== FRAGMENTO DEL DOCUMENTO ==

Los peligros del populismo son por todos conocidos. Da lo mismo si luchan por el socialismo del siglo XXI o la renovación del capitalismo del siglo XV, el centro de su discurso tiene que ver con las élites a las que culpan de todos o de casi todos los males. Más allá de la izquierda y la derecha, dice el populista, está el sentido común del pueblo, del hombre común, convertido en nación, raza, clase obrera, continente.
Extrañamente, de alguna forma esa idea de estar más allá de la izquierda y la derecha es algo que comparten con el elitismo, o la tecnocracia, como se suele llamar el gobierno de los posgraduados, los especialistas. El gobierno de los mejores comparte con el de los peores la idea de que las ideas importan menos que quienes las emiten.

== LA TAREA ==
Enumere todos los términos que el fragmento sobre el populismo señala como aquello en que se convierte el sentido común del pueblo. El listado constituye material independiente del fragmento.

== EXTRACTO DEL LISTADO ==
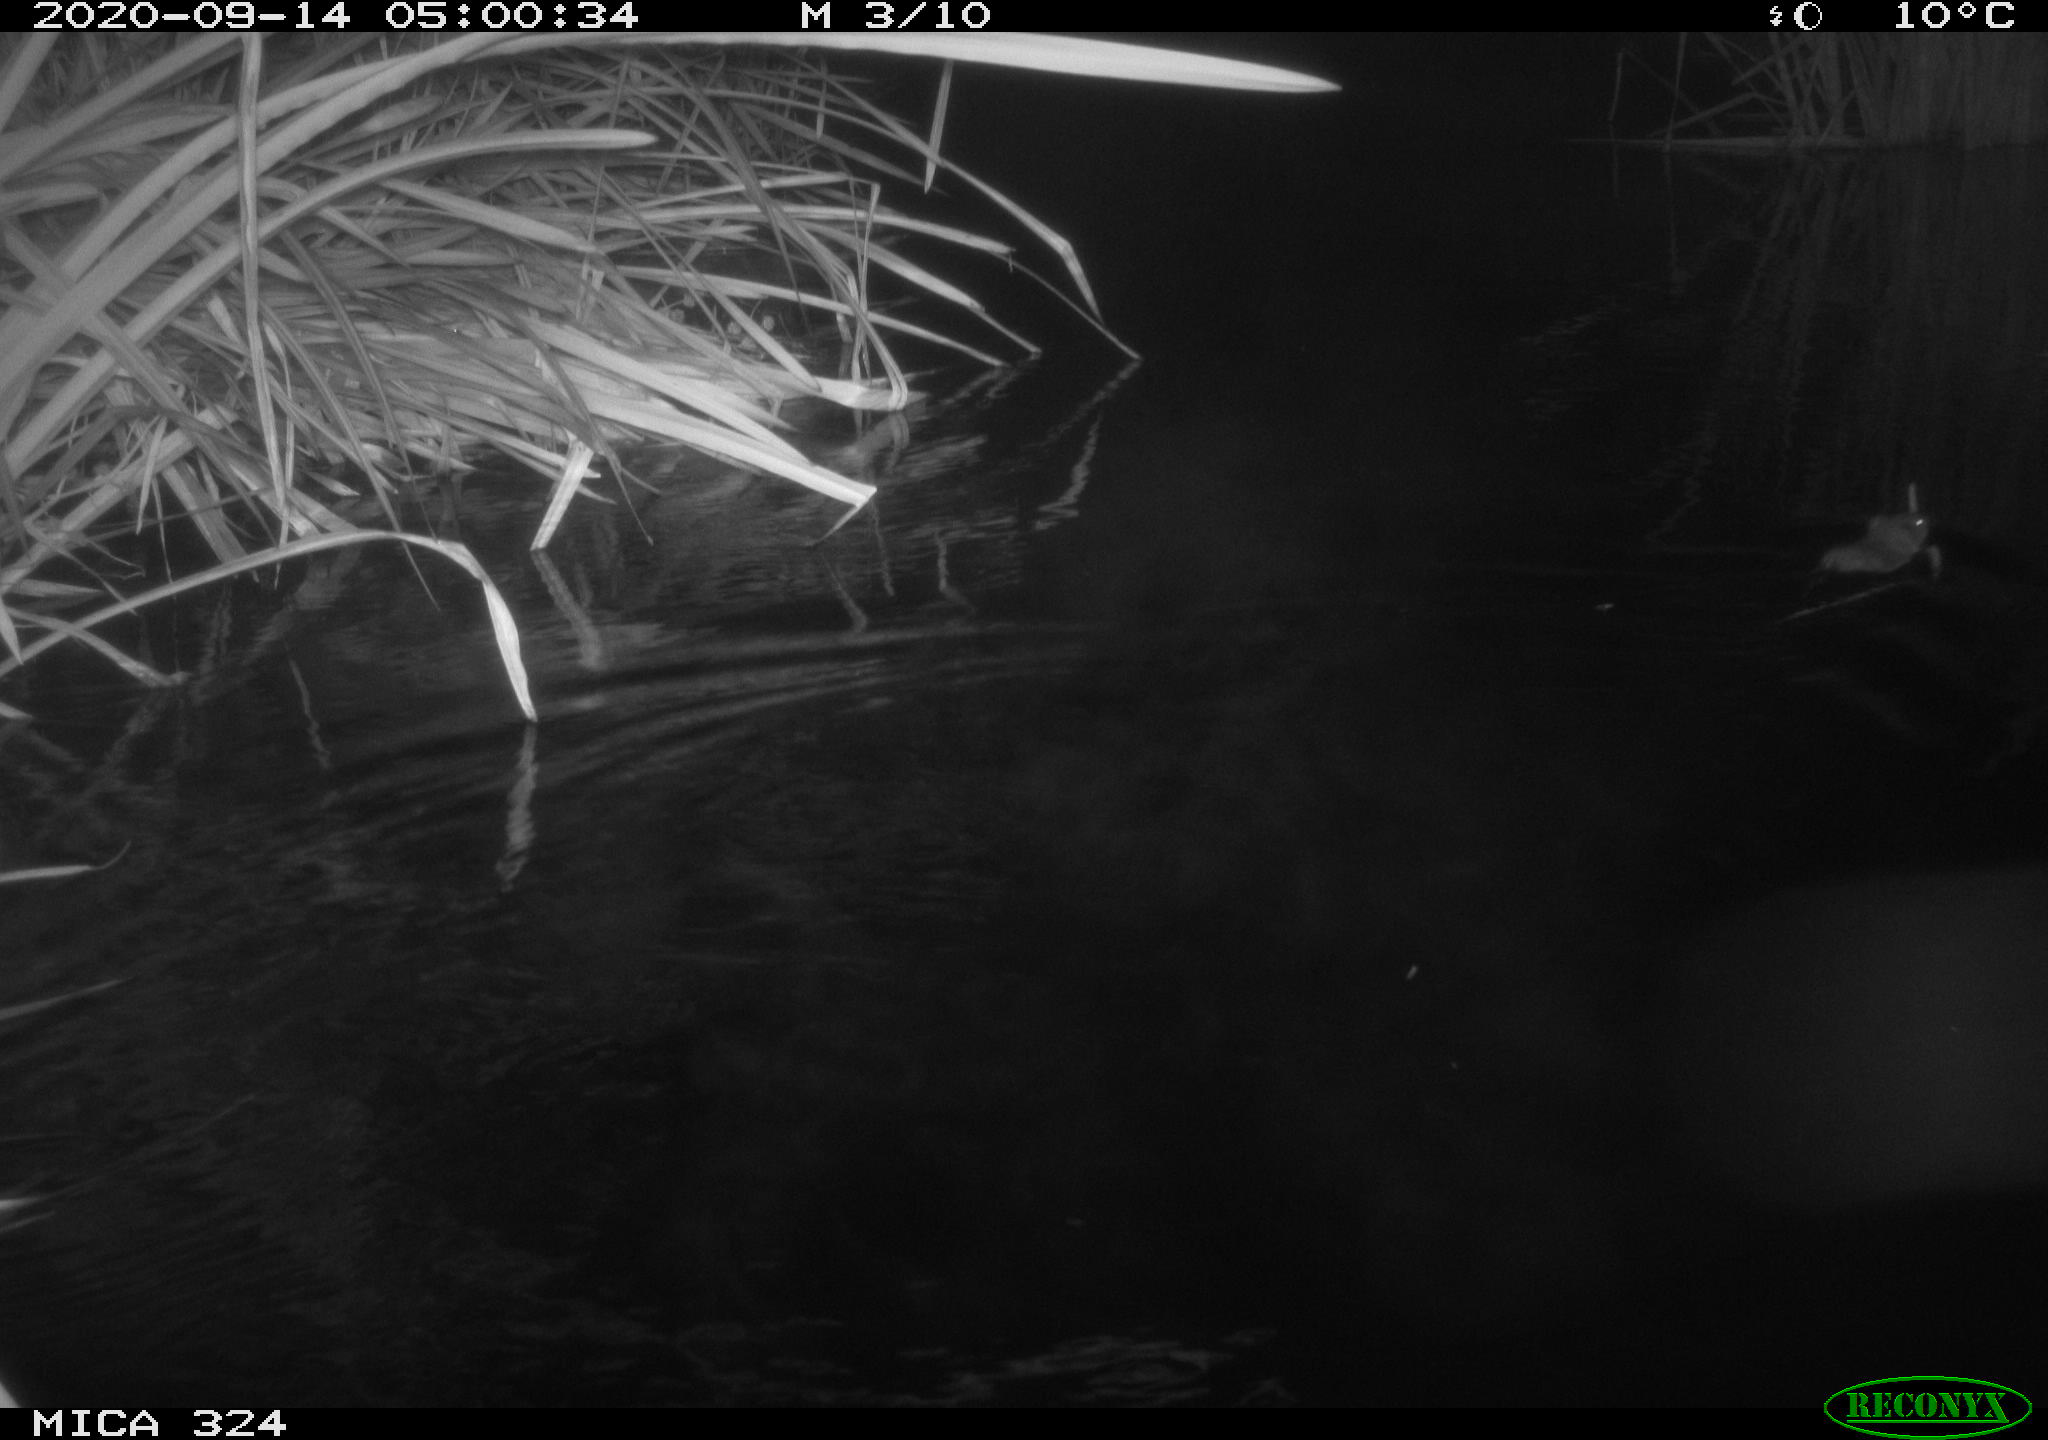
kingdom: Animalia
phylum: Chordata
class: Mammalia
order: Rodentia
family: Cricetidae
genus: Ondatra
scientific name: Ondatra zibethicus
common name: Muskrat
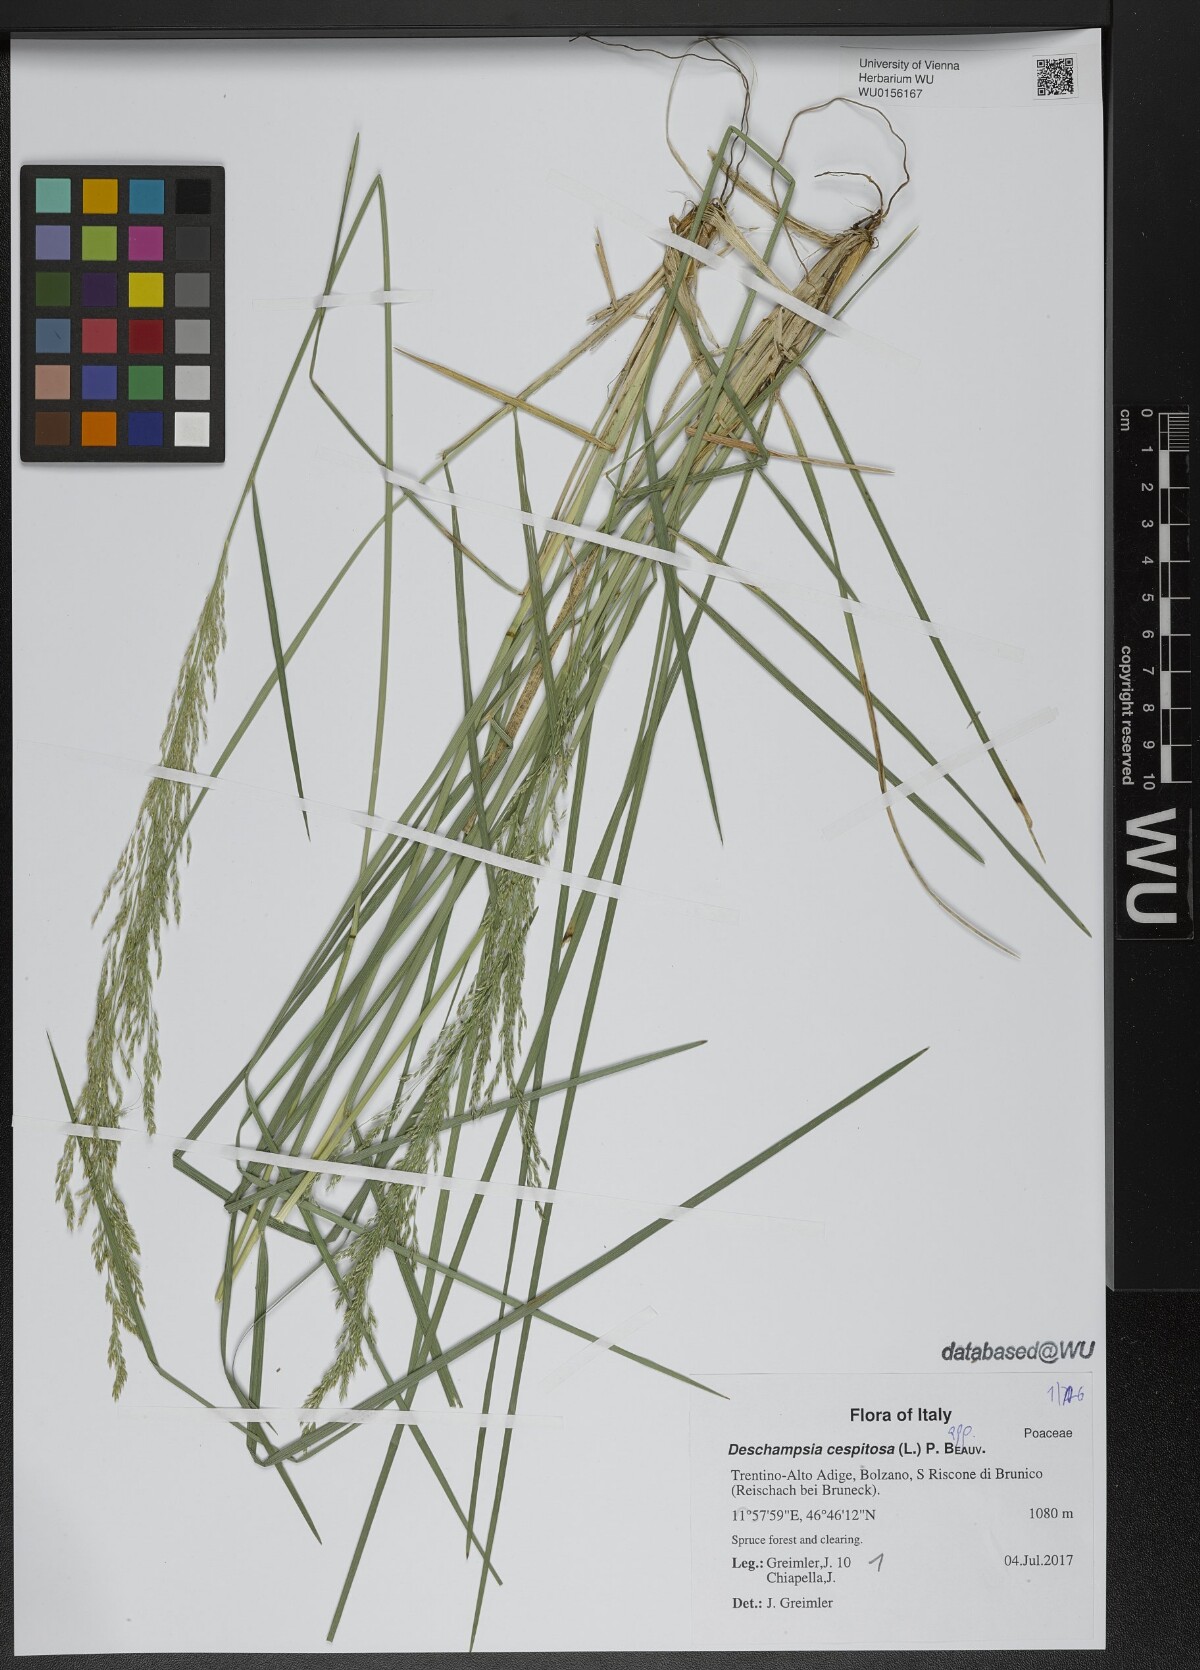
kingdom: Plantae
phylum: Tracheophyta
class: Liliopsida
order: Poales
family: Poaceae
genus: Deschampsia
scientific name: Deschampsia cespitosa
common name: Tufted hair-grass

== RESULTADO OBTENIDO ==
Nación, raza, clase obrera y continente.